At times in these stories he tries to make the sense of collective angst rather too clear: at one point commenting on the fractured walls of society, and in another at the way, a generation before, Ystad would have been free of the effects of crime from the cities. There’s a reflection of the novels too, since Mankell has always had fun with the sense of Ystad as a crime capital: remember the cash machine in the town square that was about to cue world wide armageddon? ‘The Pyramid’ is a classic case in point: an international drug cartel run by two spinster sisters who otherwise sell buttons and thread? But Mankell balances the unreal nature of that situation with the tale of Wallander having to rush to Egypt to get his father out of jail: the cantankerous old Swede has tried to fulfill his dream of climbing a pyramid, and been arrested. It’s as surreal a scene as I can recall in any crime novel, and it helps put this Christmas tale into perspective.
‘Wallander’s First Case’ is the best of the lot, in part because knowing much of the story to follow, one can see the seeds planted carefully. His new romance with Mona is already suffering from his devotion to his job, a devotion which will pay off in his promotion to detective. And it will also stoke her fears; because he is seriously wounded—the original title of the story was ‘The Stab’— and that personal anxiety will later be magnified as their relationship flounders on its lack of communication.

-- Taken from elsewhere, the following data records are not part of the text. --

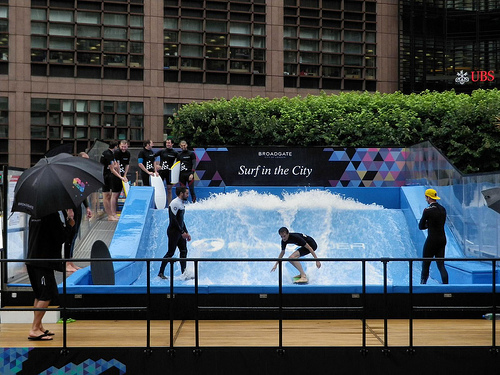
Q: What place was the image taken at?
A: It was taken at the city.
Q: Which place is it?
A: It is a city.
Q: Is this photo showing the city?
A: Yes, it is showing the city.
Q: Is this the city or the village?
A: It is the city.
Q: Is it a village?
A: No, it is a city.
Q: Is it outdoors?
A: Yes, it is outdoors.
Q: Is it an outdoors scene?
A: Yes, it is outdoors.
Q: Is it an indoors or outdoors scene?
A: It is outdoors.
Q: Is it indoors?
A: No, it is outdoors.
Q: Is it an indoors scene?
A: No, it is outdoors.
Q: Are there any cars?
A: No, there are no cars.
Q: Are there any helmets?
A: No, there are no helmets.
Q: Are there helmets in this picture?
A: No, there are no helmets.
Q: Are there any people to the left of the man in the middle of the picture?
A: Yes, there is a person to the left of the man.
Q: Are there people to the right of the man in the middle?
A: No, the person is to the left of the man.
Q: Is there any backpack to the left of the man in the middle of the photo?
A: No, there is a person to the left of the man.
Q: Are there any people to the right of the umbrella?
A: Yes, there is a person to the right of the umbrella.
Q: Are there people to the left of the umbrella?
A: No, the person is to the right of the umbrella.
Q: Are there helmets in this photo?
A: No, there are no helmets.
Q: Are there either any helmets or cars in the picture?
A: No, there are no helmets or cars.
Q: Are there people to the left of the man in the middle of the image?
A: Yes, there is a person to the left of the man.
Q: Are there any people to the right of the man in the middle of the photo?
A: No, the person is to the left of the man.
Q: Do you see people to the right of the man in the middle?
A: No, the person is to the left of the man.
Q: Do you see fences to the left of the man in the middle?
A: No, there is a person to the left of the man.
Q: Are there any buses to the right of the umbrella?
A: No, there is a person to the right of the umbrella.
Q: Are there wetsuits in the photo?
A: Yes, there is a wetsuit.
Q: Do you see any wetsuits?
A: Yes, there is a wetsuit.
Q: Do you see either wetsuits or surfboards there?
A: Yes, there is a wetsuit.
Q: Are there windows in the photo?
A: Yes, there are windows.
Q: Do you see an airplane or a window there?
A: Yes, there are windows.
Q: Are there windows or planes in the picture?
A: Yes, there are windows.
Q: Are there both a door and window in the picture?
A: No, there are windows but no doors.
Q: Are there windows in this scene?
A: Yes, there are windows.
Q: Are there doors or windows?
A: Yes, there are windows.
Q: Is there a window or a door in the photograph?
A: Yes, there are windows.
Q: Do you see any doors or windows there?
A: Yes, there are windows.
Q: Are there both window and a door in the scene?
A: No, there are windows but no doors.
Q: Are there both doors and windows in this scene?
A: No, there are windows but no doors.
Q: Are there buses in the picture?
A: No, there are no buses.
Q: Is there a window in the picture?
A: Yes, there are windows.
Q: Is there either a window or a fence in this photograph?
A: Yes, there are windows.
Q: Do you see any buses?
A: No, there are no buses.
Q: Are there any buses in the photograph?
A: No, there are no buses.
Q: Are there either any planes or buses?
A: No, there are no buses or planes.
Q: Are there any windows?
A: Yes, there are windows.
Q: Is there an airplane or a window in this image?
A: Yes, there are windows.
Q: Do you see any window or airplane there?
A: Yes, there are windows.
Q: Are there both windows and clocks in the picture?
A: No, there are windows but no clocks.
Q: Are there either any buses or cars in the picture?
A: No, there are no cars or buses.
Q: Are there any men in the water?
A: Yes, there is a man in the water.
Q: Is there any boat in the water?
A: No, there is a man in the water.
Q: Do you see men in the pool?
A: Yes, there is a man in the pool.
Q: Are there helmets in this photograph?
A: No, there are no helmets.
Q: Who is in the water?
A: The man is in the water.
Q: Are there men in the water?
A: Yes, there is a man in the water.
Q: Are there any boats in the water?
A: No, there is a man in the water.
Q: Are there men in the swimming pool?
A: Yes, there is a man in the swimming pool.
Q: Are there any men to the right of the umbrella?
A: Yes, there is a man to the right of the umbrella.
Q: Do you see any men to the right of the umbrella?
A: Yes, there is a man to the right of the umbrella.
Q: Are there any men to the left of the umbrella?
A: No, the man is to the right of the umbrella.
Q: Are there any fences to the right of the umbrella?
A: No, there is a man to the right of the umbrella.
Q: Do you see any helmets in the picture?
A: No, there are no helmets.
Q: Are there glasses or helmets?
A: No, there are no helmets or glasses.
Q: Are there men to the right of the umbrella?
A: Yes, there is a man to the right of the umbrella.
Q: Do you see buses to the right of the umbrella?
A: No, there is a man to the right of the umbrella.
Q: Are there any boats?
A: No, there are no boats.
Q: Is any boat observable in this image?
A: No, there are no boats.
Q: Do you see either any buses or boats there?
A: No, there are no boats or buses.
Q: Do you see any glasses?
A: No, there are no glasses.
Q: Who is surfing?
A: The man is surfing.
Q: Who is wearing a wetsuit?
A: The man is wearing a wetsuit.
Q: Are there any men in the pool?
A: Yes, there is a man in the pool.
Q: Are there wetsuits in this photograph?
A: Yes, there is a wetsuit.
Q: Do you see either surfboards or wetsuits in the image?
A: Yes, there is a wetsuit.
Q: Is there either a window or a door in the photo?
A: Yes, there are windows.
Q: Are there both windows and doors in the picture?
A: No, there are windows but no doors.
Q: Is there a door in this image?
A: No, there are no doors.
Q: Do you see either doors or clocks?
A: No, there are no doors or clocks.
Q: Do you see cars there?
A: No, there are no cars.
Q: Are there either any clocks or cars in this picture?
A: No, there are no cars or clocks.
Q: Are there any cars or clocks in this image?
A: No, there are no cars or clocks.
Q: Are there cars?
A: No, there are no cars.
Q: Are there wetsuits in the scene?
A: Yes, there is a wetsuit.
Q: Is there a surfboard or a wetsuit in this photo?
A: Yes, there is a wetsuit.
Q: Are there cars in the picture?
A: No, there are no cars.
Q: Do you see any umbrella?
A: Yes, there is an umbrella.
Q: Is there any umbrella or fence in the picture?
A: Yes, there is an umbrella.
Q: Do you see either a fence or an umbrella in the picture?
A: Yes, there is an umbrella.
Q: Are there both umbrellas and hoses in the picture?
A: No, there is an umbrella but no hoses.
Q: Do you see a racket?
A: No, there are no rackets.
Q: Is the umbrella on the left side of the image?
A: Yes, the umbrella is on the left of the image.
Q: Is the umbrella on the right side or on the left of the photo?
A: The umbrella is on the left of the image.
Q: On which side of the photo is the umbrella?
A: The umbrella is on the left of the image.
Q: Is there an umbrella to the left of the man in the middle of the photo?
A: Yes, there is an umbrella to the left of the man.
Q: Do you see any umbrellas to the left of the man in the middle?
A: Yes, there is an umbrella to the left of the man.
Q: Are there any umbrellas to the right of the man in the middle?
A: No, the umbrella is to the left of the man.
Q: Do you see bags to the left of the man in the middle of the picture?
A: No, there is an umbrella to the left of the man.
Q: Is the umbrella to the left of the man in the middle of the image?
A: Yes, the umbrella is to the left of the man.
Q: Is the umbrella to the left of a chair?
A: No, the umbrella is to the left of the man.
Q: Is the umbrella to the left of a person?
A: Yes, the umbrella is to the left of a person.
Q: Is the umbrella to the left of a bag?
A: No, the umbrella is to the left of a person.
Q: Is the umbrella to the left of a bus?
A: No, the umbrella is to the left of a person.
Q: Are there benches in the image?
A: No, there are no benches.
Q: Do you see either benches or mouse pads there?
A: No, there are no benches or mouse pads.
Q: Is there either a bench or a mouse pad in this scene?
A: No, there are no benches or mouse pads.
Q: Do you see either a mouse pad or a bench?
A: No, there are no benches or mouse pads.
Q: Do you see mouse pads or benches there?
A: No, there are no benches or mouse pads.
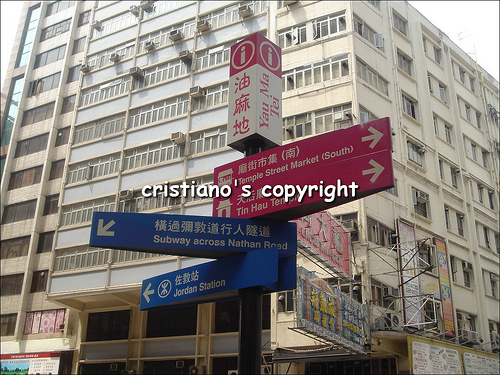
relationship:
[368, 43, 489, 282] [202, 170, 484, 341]
windows are windows here that are visible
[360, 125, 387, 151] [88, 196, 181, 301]
arrow pointing down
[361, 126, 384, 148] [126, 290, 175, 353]
arrow pointing right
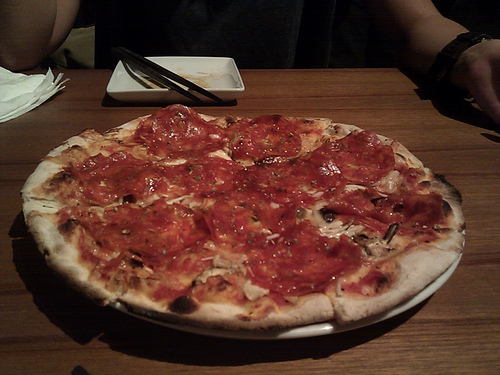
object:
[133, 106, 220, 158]
pepperoni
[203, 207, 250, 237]
topping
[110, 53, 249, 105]
bowl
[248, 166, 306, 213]
topping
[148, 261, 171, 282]
topping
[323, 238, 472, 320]
crust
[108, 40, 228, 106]
chopsticks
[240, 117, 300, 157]
pepperoni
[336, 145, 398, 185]
pepperoni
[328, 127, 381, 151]
pepperoni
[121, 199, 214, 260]
pepperoni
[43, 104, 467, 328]
baked pizza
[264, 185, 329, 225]
topping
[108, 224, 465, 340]
plate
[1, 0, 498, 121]
person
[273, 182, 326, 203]
topping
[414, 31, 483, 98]
watch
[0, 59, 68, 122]
paper towel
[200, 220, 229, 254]
topping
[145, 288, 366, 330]
crust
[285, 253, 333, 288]
topping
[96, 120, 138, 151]
cheese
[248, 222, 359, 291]
pepperoni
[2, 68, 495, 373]
table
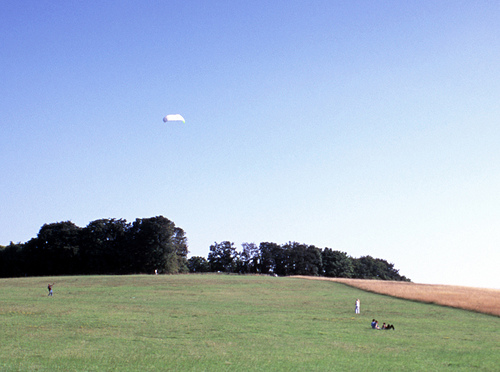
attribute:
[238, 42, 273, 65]
sky — blue, light, beautiful, nice, white, clear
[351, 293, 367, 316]
person — standing, flying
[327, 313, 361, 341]
grass — green, beautiful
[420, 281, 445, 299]
dirt — brown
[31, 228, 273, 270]
tree — group, green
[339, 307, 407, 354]
people — sitting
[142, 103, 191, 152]
parachute — white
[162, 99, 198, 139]
kite — flying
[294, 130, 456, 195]
streak — white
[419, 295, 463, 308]
line — black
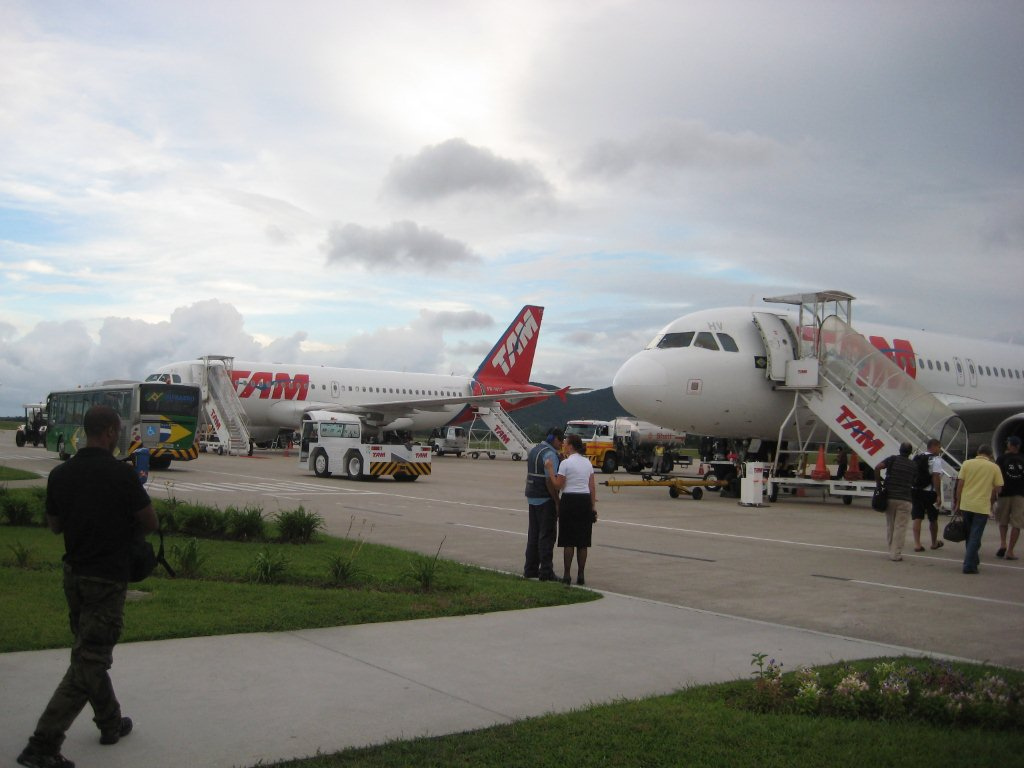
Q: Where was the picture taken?
A: At an airport.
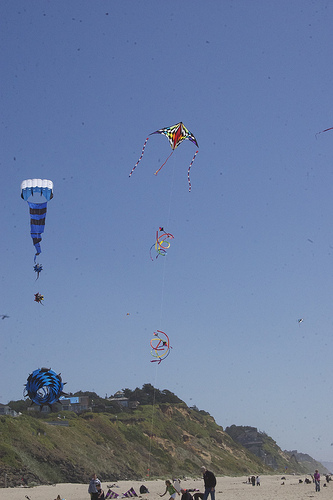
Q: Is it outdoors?
A: Yes, it is outdoors.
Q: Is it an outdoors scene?
A: Yes, it is outdoors.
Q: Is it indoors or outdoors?
A: It is outdoors.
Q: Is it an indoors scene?
A: No, it is outdoors.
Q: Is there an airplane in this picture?
A: Yes, there is an airplane.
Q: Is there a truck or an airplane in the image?
A: Yes, there is an airplane.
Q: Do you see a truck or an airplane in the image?
A: Yes, there is an airplane.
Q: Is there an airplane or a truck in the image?
A: Yes, there is an airplane.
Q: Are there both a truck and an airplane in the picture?
A: No, there is an airplane but no trucks.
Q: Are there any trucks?
A: No, there are no trucks.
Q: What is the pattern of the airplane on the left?
A: The plane is striped.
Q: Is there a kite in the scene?
A: Yes, there is a kite.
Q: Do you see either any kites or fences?
A: Yes, there is a kite.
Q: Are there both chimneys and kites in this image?
A: No, there is a kite but no chimneys.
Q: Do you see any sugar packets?
A: No, there are no sugar packets.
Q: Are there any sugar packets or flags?
A: No, there are no sugar packets or flags.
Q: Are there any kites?
A: Yes, there is a kite.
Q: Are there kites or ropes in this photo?
A: Yes, there is a kite.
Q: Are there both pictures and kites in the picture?
A: No, there is a kite but no pictures.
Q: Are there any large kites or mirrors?
A: Yes, there is a large kite.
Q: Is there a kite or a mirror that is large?
A: Yes, the kite is large.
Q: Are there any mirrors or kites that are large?
A: Yes, the kite is large.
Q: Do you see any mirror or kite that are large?
A: Yes, the kite is large.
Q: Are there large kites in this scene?
A: Yes, there is a large kite.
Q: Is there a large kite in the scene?
A: Yes, there is a large kite.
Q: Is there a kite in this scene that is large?
A: Yes, there is a kite that is large.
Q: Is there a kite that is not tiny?
A: Yes, there is a large kite.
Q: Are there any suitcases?
A: No, there are no suitcases.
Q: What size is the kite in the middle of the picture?
A: The kite is large.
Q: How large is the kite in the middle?
A: The kite is large.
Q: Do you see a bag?
A: No, there are no bags.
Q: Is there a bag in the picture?
A: No, there are no bags.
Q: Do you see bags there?
A: No, there are no bags.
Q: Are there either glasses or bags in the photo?
A: No, there are no bags or glasses.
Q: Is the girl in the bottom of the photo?
A: Yes, the girl is in the bottom of the image.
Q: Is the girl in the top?
A: No, the girl is in the bottom of the image.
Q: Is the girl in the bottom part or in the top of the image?
A: The girl is in the bottom of the image.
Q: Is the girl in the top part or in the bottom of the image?
A: The girl is in the bottom of the image.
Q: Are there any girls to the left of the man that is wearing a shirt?
A: Yes, there is a girl to the left of the man.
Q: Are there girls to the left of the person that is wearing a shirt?
A: Yes, there is a girl to the left of the man.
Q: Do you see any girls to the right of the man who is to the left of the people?
A: No, the girl is to the left of the man.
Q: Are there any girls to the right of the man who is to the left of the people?
A: No, the girl is to the left of the man.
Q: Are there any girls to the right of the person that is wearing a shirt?
A: No, the girl is to the left of the man.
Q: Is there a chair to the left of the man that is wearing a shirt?
A: No, there is a girl to the left of the man.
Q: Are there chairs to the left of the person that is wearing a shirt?
A: No, there is a girl to the left of the man.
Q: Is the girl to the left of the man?
A: Yes, the girl is to the left of the man.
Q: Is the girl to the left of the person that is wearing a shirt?
A: Yes, the girl is to the left of the man.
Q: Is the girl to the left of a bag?
A: No, the girl is to the left of the man.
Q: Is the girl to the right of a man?
A: No, the girl is to the left of a man.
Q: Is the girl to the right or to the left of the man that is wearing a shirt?
A: The girl is to the left of the man.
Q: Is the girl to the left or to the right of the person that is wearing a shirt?
A: The girl is to the left of the man.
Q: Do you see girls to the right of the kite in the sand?
A: Yes, there is a girl to the right of the kite.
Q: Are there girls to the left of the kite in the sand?
A: No, the girl is to the right of the kite.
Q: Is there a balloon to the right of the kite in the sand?
A: No, there is a girl to the right of the kite.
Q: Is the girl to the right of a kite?
A: Yes, the girl is to the right of a kite.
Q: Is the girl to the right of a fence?
A: No, the girl is to the right of a kite.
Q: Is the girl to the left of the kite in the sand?
A: No, the girl is to the right of the kite.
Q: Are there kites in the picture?
A: Yes, there is a kite.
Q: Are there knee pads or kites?
A: Yes, there is a kite.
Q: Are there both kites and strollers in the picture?
A: No, there is a kite but no strollers.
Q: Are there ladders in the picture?
A: No, there are no ladders.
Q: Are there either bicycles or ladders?
A: No, there are no ladders or bicycles.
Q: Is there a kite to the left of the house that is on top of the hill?
A: Yes, there is a kite to the left of the house.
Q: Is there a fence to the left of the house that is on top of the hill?
A: No, there is a kite to the left of the house.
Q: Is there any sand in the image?
A: Yes, there is sand.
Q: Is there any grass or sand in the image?
A: Yes, there is sand.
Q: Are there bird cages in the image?
A: No, there are no bird cages.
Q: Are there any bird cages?
A: No, there are no bird cages.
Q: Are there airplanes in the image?
A: Yes, there is an airplane.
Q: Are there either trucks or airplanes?
A: Yes, there is an airplane.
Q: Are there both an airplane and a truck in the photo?
A: No, there is an airplane but no trucks.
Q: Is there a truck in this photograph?
A: No, there are no trucks.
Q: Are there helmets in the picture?
A: No, there are no helmets.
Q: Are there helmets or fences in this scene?
A: No, there are no helmets or fences.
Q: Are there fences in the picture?
A: No, there are no fences.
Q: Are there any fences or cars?
A: No, there are no fences or cars.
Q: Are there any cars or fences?
A: No, there are no fences or cars.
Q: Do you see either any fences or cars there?
A: No, there are no fences or cars.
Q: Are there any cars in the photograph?
A: No, there are no cars.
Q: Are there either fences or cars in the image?
A: No, there are no cars or fences.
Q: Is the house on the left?
A: Yes, the house is on the left of the image.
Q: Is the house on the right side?
A: No, the house is on the left of the image.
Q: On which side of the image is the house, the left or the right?
A: The house is on the left of the image.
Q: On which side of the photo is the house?
A: The house is on the left of the image.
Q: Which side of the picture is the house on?
A: The house is on the left of the image.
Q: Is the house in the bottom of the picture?
A: Yes, the house is in the bottom of the image.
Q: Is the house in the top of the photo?
A: No, the house is in the bottom of the image.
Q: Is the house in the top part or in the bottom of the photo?
A: The house is in the bottom of the image.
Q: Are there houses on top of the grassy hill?
A: Yes, there is a house on top of the hill.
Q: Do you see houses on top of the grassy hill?
A: Yes, there is a house on top of the hill.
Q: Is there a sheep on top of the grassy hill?
A: No, there is a house on top of the hill.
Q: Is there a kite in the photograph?
A: Yes, there is a kite.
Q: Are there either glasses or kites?
A: Yes, there is a kite.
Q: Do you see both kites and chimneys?
A: No, there is a kite but no chimneys.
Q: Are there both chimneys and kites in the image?
A: No, there is a kite but no chimneys.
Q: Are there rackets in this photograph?
A: No, there are no rackets.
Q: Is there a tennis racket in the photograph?
A: No, there are no rackets.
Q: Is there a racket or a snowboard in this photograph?
A: No, there are no rackets or snowboards.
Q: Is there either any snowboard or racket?
A: No, there are no rackets or snowboards.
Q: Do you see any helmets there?
A: No, there are no helmets.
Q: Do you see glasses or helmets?
A: No, there are no helmets or glasses.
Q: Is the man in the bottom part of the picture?
A: Yes, the man is in the bottom of the image.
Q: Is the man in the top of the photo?
A: No, the man is in the bottom of the image.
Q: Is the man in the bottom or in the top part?
A: The man is in the bottom of the image.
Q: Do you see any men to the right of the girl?
A: Yes, there is a man to the right of the girl.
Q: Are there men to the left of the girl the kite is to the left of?
A: No, the man is to the right of the girl.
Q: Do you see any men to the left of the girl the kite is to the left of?
A: No, the man is to the right of the girl.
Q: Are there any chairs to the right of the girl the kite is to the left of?
A: No, there is a man to the right of the girl.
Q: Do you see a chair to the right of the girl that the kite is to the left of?
A: No, there is a man to the right of the girl.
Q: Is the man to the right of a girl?
A: Yes, the man is to the right of a girl.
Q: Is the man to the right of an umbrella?
A: No, the man is to the right of a girl.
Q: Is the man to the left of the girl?
A: No, the man is to the right of the girl.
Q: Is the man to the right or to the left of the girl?
A: The man is to the right of the girl.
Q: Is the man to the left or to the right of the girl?
A: The man is to the right of the girl.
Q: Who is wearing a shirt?
A: The man is wearing a shirt.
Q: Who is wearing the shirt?
A: The man is wearing a shirt.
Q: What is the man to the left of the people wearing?
A: The man is wearing a shirt.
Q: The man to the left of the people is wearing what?
A: The man is wearing a shirt.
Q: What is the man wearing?
A: The man is wearing a shirt.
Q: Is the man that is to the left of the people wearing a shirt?
A: Yes, the man is wearing a shirt.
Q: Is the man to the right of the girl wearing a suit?
A: No, the man is wearing a shirt.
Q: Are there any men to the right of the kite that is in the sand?
A: Yes, there is a man to the right of the kite.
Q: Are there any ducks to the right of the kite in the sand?
A: No, there is a man to the right of the kite.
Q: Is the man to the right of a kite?
A: Yes, the man is to the right of a kite.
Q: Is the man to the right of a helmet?
A: No, the man is to the right of a kite.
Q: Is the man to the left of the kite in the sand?
A: No, the man is to the right of the kite.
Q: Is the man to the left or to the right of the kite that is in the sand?
A: The man is to the right of the kite.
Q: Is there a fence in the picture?
A: No, there are no fences.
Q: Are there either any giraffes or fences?
A: No, there are no fences or giraffes.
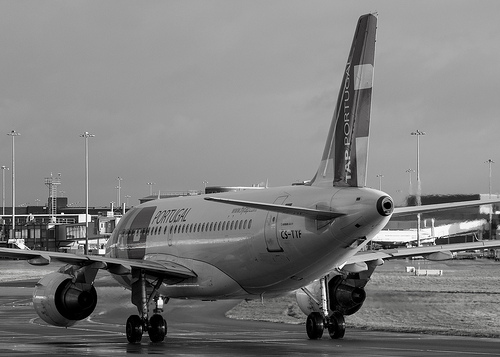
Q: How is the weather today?
A: It is cloudy.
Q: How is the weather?
A: It is cloudy.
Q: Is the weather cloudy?
A: Yes, it is cloudy.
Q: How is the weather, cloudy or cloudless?
A: It is cloudy.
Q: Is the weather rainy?
A: No, it is cloudy.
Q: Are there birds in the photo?
A: No, there are no birds.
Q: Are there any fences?
A: No, there are no fences.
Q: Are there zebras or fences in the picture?
A: No, there are no fences or zebras.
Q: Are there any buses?
A: No, there are no buses.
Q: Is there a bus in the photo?
A: No, there are no buses.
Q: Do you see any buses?
A: No, there are no buses.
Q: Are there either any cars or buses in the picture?
A: No, there are no buses or cars.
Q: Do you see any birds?
A: No, there are no birds.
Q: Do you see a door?
A: Yes, there is a door.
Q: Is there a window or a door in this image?
A: Yes, there is a door.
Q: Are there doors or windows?
A: Yes, there is a door.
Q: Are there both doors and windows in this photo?
A: Yes, there are both a door and a window.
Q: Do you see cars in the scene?
A: No, there are no cars.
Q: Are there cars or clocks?
A: No, there are no cars or clocks.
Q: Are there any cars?
A: No, there are no cars.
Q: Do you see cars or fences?
A: No, there are no cars or fences.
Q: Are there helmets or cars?
A: No, there are no cars or helmets.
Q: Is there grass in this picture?
A: Yes, there is grass.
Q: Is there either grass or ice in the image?
A: Yes, there is grass.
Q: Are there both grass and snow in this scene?
A: No, there is grass but no snow.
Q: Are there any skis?
A: No, there are no skis.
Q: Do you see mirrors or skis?
A: No, there are no skis or mirrors.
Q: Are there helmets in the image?
A: No, there are no helmets.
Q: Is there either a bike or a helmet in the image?
A: No, there are no helmets or bikes.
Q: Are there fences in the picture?
A: No, there are no fences.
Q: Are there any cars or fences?
A: No, there are no fences or cars.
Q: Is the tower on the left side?
A: Yes, the tower is on the left of the image.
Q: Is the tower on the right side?
A: No, the tower is on the left of the image.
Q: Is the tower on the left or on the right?
A: The tower is on the left of the image.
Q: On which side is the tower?
A: The tower is on the left of the image.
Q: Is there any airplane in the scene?
A: Yes, there is an airplane.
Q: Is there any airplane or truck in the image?
A: Yes, there is an airplane.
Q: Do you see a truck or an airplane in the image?
A: Yes, there is an airplane.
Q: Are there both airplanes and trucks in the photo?
A: No, there is an airplane but no trucks.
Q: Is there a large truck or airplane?
A: Yes, there is a large airplane.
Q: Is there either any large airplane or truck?
A: Yes, there is a large airplane.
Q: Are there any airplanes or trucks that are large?
A: Yes, the airplane is large.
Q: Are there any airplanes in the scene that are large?
A: Yes, there is a large airplane.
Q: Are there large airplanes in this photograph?
A: Yes, there is a large airplane.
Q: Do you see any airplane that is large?
A: Yes, there is an airplane that is large.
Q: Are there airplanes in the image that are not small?
A: Yes, there is a large airplane.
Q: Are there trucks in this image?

In his shorter stories, Mankell is often making a character point. This is signalled particularly strongly by the original title of ‘The Man With The Mask’, which was called ‘The Divide’ and emphases not only the relationship between Wallander and the man who holds him hostage in a convenience store robbery, but also between Mona and him, she being the outsider who can never understand what he has gone through. A couple of stories end in suicides, which is a particularly Swedish way of dealing with things (Americans tend to prefer taking people with them) and a couple require epilogues to explain the complications of plots that are creaky, but which Mankell is not taking too seriously; less police procedural than Swedish psychological. It’s a riveting book, that to anyone familiar with Wallander hangs together like a novel.